In a duel with Conservative leader Antonis Samaras to win the elections, Tsipras said that instead of firing unnecessary workers that his party would conduct its own evaluation of who would stay and who would be let go, a continuation of political assessments of who gets jobs and keeps them. That would end the cooperation on employee evaluations Greece has begun with a European Commission Task Force. Tspiras also has said he would restore pay cuts, reverse tax hikes and raise pensions that had been slashed as well, but didn’t say where the money would come from as Greece is almost totally dependent on Troika funding, a first bailout of $152 billion and a second for $173 billion that is on hold until after the elections.
Tsipras visited the National School of Public Administration, where he told his audience of his plans to keep the status quo in the public sector that is largely responsible for Greece accumulating $460 billion in debt.
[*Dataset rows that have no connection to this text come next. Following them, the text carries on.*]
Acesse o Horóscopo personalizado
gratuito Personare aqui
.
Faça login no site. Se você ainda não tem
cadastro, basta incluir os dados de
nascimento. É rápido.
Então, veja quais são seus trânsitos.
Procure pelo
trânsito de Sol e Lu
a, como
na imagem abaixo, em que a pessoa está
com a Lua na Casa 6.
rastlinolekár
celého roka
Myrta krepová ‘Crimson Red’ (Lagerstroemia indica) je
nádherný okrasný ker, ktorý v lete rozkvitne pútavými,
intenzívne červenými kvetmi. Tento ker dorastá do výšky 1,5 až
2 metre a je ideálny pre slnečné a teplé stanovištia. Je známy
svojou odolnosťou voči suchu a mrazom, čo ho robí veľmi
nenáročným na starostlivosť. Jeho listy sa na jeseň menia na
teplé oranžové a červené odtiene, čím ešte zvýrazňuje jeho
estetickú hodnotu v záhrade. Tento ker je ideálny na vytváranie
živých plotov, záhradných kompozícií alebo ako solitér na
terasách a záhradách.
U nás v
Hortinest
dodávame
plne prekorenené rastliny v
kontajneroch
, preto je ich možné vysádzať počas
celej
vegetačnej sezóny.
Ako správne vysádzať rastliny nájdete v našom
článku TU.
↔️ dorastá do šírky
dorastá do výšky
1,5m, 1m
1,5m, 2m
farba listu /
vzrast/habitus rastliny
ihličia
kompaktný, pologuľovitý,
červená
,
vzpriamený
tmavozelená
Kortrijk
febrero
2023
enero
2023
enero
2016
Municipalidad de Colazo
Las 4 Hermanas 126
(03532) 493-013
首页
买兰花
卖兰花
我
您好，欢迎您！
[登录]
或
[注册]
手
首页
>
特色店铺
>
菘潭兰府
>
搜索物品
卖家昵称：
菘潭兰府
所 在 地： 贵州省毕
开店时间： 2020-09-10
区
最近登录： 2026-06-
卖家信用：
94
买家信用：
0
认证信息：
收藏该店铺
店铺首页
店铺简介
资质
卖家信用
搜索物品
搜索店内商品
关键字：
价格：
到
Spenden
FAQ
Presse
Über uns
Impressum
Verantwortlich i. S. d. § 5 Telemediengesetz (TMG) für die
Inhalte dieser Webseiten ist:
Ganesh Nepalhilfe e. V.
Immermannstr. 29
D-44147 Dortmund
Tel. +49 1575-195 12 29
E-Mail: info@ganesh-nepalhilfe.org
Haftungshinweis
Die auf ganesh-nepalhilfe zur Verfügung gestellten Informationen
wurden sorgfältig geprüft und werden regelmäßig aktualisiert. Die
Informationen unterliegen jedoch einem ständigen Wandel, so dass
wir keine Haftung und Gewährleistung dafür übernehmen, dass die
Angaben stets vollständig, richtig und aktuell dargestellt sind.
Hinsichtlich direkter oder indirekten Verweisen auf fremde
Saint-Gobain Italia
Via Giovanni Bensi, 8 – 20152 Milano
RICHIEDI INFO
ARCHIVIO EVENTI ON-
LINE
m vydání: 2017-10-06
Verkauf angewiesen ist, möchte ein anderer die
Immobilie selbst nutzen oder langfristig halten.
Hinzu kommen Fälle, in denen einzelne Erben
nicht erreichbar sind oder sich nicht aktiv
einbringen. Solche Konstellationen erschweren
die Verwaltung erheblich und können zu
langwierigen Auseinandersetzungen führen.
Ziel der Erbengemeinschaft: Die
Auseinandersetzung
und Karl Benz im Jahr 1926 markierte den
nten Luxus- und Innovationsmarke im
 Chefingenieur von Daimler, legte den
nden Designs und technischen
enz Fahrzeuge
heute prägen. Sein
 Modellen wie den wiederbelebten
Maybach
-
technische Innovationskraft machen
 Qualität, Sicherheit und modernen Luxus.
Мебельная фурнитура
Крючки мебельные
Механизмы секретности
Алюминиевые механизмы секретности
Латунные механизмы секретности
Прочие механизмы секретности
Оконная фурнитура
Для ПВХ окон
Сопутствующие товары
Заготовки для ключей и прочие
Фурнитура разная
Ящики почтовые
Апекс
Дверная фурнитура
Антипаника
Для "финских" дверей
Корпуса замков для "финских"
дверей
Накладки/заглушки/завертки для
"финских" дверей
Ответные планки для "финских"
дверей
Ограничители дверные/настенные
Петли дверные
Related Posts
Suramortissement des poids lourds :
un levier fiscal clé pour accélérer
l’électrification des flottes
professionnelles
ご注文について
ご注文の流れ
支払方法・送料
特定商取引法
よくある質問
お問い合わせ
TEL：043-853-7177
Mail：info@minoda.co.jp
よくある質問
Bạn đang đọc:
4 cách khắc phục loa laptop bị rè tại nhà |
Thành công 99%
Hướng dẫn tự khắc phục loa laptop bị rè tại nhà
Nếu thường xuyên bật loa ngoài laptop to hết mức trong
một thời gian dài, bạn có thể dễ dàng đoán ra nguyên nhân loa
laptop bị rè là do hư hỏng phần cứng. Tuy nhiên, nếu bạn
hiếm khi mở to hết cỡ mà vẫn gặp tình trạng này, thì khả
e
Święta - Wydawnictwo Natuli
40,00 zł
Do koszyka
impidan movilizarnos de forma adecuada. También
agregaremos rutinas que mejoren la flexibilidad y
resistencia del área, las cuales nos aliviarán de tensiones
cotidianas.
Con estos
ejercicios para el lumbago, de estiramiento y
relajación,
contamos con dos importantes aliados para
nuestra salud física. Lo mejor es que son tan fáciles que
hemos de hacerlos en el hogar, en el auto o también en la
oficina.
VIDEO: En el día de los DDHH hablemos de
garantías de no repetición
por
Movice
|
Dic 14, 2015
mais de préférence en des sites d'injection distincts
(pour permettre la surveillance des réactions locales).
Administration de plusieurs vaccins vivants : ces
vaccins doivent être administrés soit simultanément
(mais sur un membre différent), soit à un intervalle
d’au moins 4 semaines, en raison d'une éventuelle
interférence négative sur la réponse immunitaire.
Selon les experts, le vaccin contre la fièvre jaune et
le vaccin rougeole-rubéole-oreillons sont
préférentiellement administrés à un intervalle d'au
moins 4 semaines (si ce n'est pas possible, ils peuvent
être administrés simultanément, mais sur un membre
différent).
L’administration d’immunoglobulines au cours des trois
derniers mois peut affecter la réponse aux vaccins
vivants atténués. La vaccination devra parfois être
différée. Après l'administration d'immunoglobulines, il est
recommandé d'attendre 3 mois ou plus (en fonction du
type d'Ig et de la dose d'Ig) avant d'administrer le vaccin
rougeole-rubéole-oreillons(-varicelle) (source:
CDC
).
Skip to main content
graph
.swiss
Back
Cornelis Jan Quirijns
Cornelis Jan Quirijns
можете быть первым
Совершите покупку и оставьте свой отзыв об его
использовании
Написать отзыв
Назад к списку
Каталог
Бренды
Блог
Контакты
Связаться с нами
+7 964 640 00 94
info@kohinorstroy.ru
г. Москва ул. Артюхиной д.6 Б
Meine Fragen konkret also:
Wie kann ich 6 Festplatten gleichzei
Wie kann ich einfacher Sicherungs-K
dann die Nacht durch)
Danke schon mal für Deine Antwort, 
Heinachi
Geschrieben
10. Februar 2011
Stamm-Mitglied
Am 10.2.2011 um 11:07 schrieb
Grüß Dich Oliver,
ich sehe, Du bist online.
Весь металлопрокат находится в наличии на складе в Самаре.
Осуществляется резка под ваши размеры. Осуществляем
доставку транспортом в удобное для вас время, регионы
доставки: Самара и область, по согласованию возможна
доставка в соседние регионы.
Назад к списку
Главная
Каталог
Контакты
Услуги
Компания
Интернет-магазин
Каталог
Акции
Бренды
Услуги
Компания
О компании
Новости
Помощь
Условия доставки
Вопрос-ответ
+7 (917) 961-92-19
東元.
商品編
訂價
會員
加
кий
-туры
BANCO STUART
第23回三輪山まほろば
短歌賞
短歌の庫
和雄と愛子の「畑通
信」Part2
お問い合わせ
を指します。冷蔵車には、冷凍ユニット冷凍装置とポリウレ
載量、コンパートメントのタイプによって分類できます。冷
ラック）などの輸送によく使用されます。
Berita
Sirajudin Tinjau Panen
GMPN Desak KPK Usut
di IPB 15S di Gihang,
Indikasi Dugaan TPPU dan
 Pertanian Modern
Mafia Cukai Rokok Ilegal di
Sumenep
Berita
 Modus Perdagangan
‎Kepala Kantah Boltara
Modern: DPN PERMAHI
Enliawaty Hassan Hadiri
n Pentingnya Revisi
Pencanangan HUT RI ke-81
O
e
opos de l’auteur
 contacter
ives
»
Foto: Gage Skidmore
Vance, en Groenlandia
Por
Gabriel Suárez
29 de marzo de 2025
He said  that, “Using the (EU-IMF) memorandum as their playbook, New Democracy wants to fire 150,000 civil servants by 2015 but will not address the public sector being bureaucratic and dysfunctional,” he said. “Firings would limit its basic operations,” despite criticism that the Greek public sector is bloated and inefficient.
Tsipras added that the current process of creating an evaluation process for civil servants with the help of French experts brought to Greece by the EU Task Force would be abandoned. “We do not need any task force to tell us what to do,” he said. “The chronic weakness of our public administration is mainly due to the plundering of the public sector by governments that imposed party politics and patron-client relations,” he said, adding that there had been a lack of strategic planning.
The SYRIZA leader also pledged to ban all consultants from the public sector, accusing previous ministers of hiring “armies of advisers and bypassing the public administration’s hierarchy.” Tsipras said he would trust civil servants regardless of their political beliefs. “There is potential for a public sector that will be based on meritocracy and its trained staff,” he said. Exit polls from the stalemated May 6 elections that failed to create a government indicated that SYRIZA was the most popular party among civil servants.